==== EXTRACTED TEXT ====

DETAILED DESCRIPTION OF EMBODIMENTS

[0018] Preferred embodiments of the present disclosure will be described below in more detail with reference to figures. Although figures show preferred embodiments of the present disclosure, it should be appreciated that the present disclosure may be implemented in various forms and should not be limited by embodiments stated herein. On the contrary, these embodiments are provided to make the present disclosure more apparent and complete, and to convey the scope of the present disclosure entirely to those skilled in the art.

[0019] As used herein, the term "includes" and its variants are to be read as open terms that mean "includes, but is not limited to." Unless otherwise specified, the term "or" represents "and/or". The term "based on" is to be read as "based at least in part on." The term "an implementation" is to be read as "at least one implementation." The term "another implementation" is to be read as "at least one other implementation." Terms "first" and "second" may refer to different or identical objects, unless otherwise it is explicitly specified that they refer to different objects.

[0020] In a traditional data backup process, when there are a plurality of target backup servers, data backups are usually replicated to a certain target backup server according to the fixed setting or random setting of an administrator and/or user. For example, for a certain backup task to be performed, a deduplication rate between the backup task and the data on the target backup server is usually queried, and then data that does not exist on the target backup server will be replicated to the target backup server.

[0021] However, in some cases, the data deduplication rate between the data to be backed up and a designated target backup server is very low, whereas the data deduplication rate between the data to be backed up and another target backup server might be high. However, according to the traditional backup method, the backup data is still replicated to a designated target backup server without performing any data mining or analysis. This will cause excessive data transmission, not only increasing the time for data backup, but also increasing system loads and maintenance costs of the backup system.

[0022] To this end, embodiments of the present disclosure propose a new solution for selecting a more suitable target backup server based on data mining. Embodiments of the present disclosure may reduce the amount of data replicated during the data backup by selecting the most suitable target server from a plurality of target servers through data mining, thereby reducing the time for data replication and reducing the load and maintenance cost of the backup system. In some embodiments of the present disclosure, replication groups can be determined in a hash-based backup system, thereby implementing efficient backup data mining.

[0023] According to some embodiments of the present disclosure, adaptive processing is performed for the garbage collection function in the backup system, thereby improving the compatibility of the solutions of the embodiments of the present disclosure. In addition, according to some embodiments of the present disclosure, after the most suitable target server for each backup is determined, changes in the hashes of the data chunks to be replicated are dynamically reflected to a cache, thereby further saving storage space. In addition, the replication granularity of the embodiments of the present disclosure is one backup (for example, one backup task), rather than all backups of each client, which is conducive to the integrity of the backup data as well as data deduplication and easy implementation.

[0024] The basic principle and several example implementations of the present disclosure are illustrated below with reference to FIG. 1 through FIG. 7. It should be understood that these exemplary embodiments are given only to enable those skilled in the art to better understand the embodiments of the present disclosure without limiting the embodiments of the present disclosure in any way.

==== SUPPLIED INFORMATION ====

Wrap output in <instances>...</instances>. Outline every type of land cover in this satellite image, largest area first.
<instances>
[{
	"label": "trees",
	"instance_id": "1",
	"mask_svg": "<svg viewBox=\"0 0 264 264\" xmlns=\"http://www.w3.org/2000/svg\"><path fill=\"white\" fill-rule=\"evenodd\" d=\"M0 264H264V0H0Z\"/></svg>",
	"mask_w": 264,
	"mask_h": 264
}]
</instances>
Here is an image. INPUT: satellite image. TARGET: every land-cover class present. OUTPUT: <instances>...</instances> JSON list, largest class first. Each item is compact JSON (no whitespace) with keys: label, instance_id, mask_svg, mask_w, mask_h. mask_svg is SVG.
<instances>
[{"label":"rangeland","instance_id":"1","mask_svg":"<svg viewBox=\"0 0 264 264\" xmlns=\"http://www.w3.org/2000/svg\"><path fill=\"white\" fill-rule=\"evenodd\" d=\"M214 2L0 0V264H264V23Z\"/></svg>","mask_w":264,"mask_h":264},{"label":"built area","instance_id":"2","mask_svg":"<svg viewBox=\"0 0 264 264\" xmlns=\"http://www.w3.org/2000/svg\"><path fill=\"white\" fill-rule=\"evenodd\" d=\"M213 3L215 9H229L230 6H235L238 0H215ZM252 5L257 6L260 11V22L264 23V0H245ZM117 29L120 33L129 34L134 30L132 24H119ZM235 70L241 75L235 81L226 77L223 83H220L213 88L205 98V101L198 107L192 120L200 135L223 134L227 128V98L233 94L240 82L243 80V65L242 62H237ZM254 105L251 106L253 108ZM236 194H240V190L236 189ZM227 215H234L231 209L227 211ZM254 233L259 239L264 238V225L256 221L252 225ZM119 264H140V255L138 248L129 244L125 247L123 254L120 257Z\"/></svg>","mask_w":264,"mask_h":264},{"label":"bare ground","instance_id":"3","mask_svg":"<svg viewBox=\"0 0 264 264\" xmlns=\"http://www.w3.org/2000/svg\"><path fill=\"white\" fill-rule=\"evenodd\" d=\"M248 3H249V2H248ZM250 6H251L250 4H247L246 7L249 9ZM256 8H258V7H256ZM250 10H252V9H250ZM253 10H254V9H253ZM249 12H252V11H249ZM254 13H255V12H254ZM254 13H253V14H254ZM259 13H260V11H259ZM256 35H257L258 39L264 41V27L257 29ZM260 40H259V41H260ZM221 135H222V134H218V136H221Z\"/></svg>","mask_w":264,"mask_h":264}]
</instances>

====

▸ GOAL 1
Reproduce everything in the backup patent description above from "DETAILED DESCRIPTION OF" down to "in the art.".
▸ GOAL 2
In the backup patent description above, what is the replication granularity of the embodiments?

▸ EXERCISE ANSWER 1
DETAILED DESCRIPTION OF EMBODIMENTS

[0018] Preferred embodiments of the present disclosure will be described below in more detail with reference to figures. Although figures show preferred embodiments of the present disclosure, it should be appreciated that the present disclosure may be implemented in various forms and should not be limited by embodiments stated herein. On the contrary, these embodiments are provided to make the present disclosure more apparent and complete, and to convey the scope of the present disclosure entirely to those skilled in the art.

▸ EXERCISE ANSWER 2
One backup, such as one backup task, rather than all backups of each client.